→ **EXERCICE ÉCRIT A**
D'après l'extrait sur le collectif Sidewalk Jbeil, en quelle année ce collectif a-t-il été fondé ?
→ **EXERCICE ÉCRIT B**
Relevez tous les noms de lieux mentionnés dans l'extrait sur le collectif Sidewalk Jbeil.
→ **EXERCICE ÉCRIT C**
Rédigez la suite de l'extrait sur le collectif Sidewalk Jbeil, en reprenant après sa dernière phrase.

→ **PASSAGE CITÉ**
---

Les soirées « open mic » à Sidewalk Jbeil. Photo Sidewalk Jbeil


Un lieu sécurisant pour les minorités

À une trentaine de kilomètres de la capitale, niché dans un recoin du souk de Byblos, un bar accueille de jeunes locaux venus se retrouver autour d’une petite scène intimiste. Quelques promeneurs curieux s’arrêtent pour écouter les histoires racontées sur scène, puis font rapidement demi-tour, constatant que le bar est complet.

C’est la seconde soirée de ce collectif depuis la fin de la guerre. Pour l’occasion, les deux cofondatrices, Steph et Karen, 26 et 25 ans, sont présentes et animent la soirée. Créé en 2019, Sidewalk Jbeil ne cesse de recruter de nouveaux artistes venus des alentours. « On en avait marre de faire des allers et retours à Beyrouth pour participer à des scènes ouvertes. C’est comme ça qu’on a eu l’idée de fonder un collectif à Jbeil », explique Steph.

Après plusieurs années passées dans un club de poésie à l’université, les deux amies avaient aussi envie de créer un collectif à leur image, « plus libre et plus inclusif ».

---

→ **LIGNES ENREGISTRÉES**
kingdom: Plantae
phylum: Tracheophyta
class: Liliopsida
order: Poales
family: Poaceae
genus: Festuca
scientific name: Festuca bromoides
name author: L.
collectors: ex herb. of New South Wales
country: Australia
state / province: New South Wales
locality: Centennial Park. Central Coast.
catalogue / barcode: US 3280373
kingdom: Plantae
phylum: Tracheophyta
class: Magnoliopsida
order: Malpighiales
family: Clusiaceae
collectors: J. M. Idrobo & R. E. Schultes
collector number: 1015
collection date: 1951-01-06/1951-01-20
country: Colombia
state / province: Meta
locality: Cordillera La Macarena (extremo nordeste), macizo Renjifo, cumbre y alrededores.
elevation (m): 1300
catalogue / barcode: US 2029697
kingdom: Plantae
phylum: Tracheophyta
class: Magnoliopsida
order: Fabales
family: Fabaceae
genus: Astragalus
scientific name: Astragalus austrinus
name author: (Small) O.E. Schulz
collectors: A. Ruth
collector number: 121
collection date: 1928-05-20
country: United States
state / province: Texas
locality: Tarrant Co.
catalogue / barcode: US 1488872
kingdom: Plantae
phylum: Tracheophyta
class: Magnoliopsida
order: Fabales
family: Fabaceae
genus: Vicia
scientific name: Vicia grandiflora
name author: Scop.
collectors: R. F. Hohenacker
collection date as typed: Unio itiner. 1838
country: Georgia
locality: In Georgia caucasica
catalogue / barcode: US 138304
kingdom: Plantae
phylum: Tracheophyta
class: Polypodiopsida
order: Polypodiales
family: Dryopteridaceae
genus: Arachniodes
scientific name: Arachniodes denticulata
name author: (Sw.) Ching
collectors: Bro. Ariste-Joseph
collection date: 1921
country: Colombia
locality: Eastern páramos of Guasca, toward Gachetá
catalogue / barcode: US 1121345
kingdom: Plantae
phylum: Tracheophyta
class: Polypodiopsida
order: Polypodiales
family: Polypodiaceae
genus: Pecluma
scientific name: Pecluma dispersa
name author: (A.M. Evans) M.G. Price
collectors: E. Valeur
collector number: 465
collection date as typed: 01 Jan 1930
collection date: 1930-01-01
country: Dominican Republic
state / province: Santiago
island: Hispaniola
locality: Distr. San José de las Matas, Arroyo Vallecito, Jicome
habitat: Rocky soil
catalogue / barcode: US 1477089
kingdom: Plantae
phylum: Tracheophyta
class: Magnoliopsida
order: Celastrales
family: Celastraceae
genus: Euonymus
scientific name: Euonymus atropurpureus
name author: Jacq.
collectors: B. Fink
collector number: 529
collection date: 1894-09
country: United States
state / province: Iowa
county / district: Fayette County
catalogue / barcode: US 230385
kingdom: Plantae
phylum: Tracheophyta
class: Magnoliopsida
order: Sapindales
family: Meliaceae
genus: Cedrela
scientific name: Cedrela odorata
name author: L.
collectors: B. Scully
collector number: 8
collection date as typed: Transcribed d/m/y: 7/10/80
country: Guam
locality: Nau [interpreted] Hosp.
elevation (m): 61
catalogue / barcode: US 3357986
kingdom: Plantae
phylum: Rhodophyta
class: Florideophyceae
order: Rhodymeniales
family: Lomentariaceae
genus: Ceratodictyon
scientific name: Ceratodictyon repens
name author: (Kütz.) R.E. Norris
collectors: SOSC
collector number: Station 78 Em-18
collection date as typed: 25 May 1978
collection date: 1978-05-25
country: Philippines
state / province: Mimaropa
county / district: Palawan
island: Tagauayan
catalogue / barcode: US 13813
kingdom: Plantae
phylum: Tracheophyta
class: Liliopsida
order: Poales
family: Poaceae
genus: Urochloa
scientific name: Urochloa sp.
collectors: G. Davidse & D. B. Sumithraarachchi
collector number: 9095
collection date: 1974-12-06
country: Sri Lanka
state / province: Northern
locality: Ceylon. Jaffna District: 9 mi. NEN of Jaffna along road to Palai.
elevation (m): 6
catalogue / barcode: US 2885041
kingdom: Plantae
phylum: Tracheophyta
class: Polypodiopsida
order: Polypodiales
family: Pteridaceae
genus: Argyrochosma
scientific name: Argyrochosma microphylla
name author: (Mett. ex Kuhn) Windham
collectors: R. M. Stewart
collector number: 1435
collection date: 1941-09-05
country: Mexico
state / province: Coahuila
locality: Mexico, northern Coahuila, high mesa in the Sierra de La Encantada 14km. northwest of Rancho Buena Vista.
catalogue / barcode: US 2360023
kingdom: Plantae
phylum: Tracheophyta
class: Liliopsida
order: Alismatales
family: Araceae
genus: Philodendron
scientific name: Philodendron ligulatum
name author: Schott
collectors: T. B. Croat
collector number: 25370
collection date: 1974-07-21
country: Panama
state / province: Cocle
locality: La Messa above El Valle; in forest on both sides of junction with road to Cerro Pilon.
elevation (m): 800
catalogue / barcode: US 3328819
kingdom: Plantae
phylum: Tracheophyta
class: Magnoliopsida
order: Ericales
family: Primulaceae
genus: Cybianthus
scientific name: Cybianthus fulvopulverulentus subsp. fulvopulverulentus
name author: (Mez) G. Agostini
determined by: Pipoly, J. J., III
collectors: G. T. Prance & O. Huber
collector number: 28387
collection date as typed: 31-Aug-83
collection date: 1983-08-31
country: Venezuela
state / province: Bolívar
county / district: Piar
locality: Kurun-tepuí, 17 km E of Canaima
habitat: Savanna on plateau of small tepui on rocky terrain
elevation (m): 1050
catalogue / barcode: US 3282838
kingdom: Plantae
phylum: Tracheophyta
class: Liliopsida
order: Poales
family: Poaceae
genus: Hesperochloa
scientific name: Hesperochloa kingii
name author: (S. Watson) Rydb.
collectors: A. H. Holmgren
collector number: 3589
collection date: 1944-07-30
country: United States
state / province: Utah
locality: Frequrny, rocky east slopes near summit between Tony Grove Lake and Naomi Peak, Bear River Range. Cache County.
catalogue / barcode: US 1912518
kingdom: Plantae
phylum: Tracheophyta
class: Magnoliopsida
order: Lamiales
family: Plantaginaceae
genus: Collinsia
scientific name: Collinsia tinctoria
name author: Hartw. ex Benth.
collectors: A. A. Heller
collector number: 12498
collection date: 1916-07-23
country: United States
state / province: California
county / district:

---

→ **RÉSULTAT A**
En 2019.

→ **RÉSULTAT B**
Byblos, Jbeil, Beyrouth.

→ **RÉSULTAT C**
« Le Liban est un pays où il y a beaucoup de tabous. Jbeil en particulier est une ville conservatrice, c’est difficile ici de parler de féminisme ou de relations queers par exemple, poursuit Karen. On voulait rencontrer des personnes d’ici qui nous ressemblent pour pouvoir exprimer nos idées sans peur d’être jugées »,

L’inclusivité est l’un des points communs de ces scènes ouvertes libanaises. C’est d’ailleurs ce qui a motivé Skye, 22 ans, à trouver le courage de monter sur scène pour partager ses poèmes d’amour dédiés à sa compagne. « Je n’aurais jamais pensé qu’un lieu comme ça existait au Liban. C’est une forme de sécurité que je ne pensais pas pouvoir expérimenter de sitôt », explique l’étudiante en sciences.

Si la scène de la poésie libanaise a trouvé un essor chez les jeunes Libanais entre 2017 et 2018, ce n’est que depuis récemment que la communauté queer y a trouvé une vitrine aussi libre, clarifie Dima Matta, poétesse libanaise depuis les années 2000. « Les jeunes générations n’ont plus peur d’être franches à ce sujet. »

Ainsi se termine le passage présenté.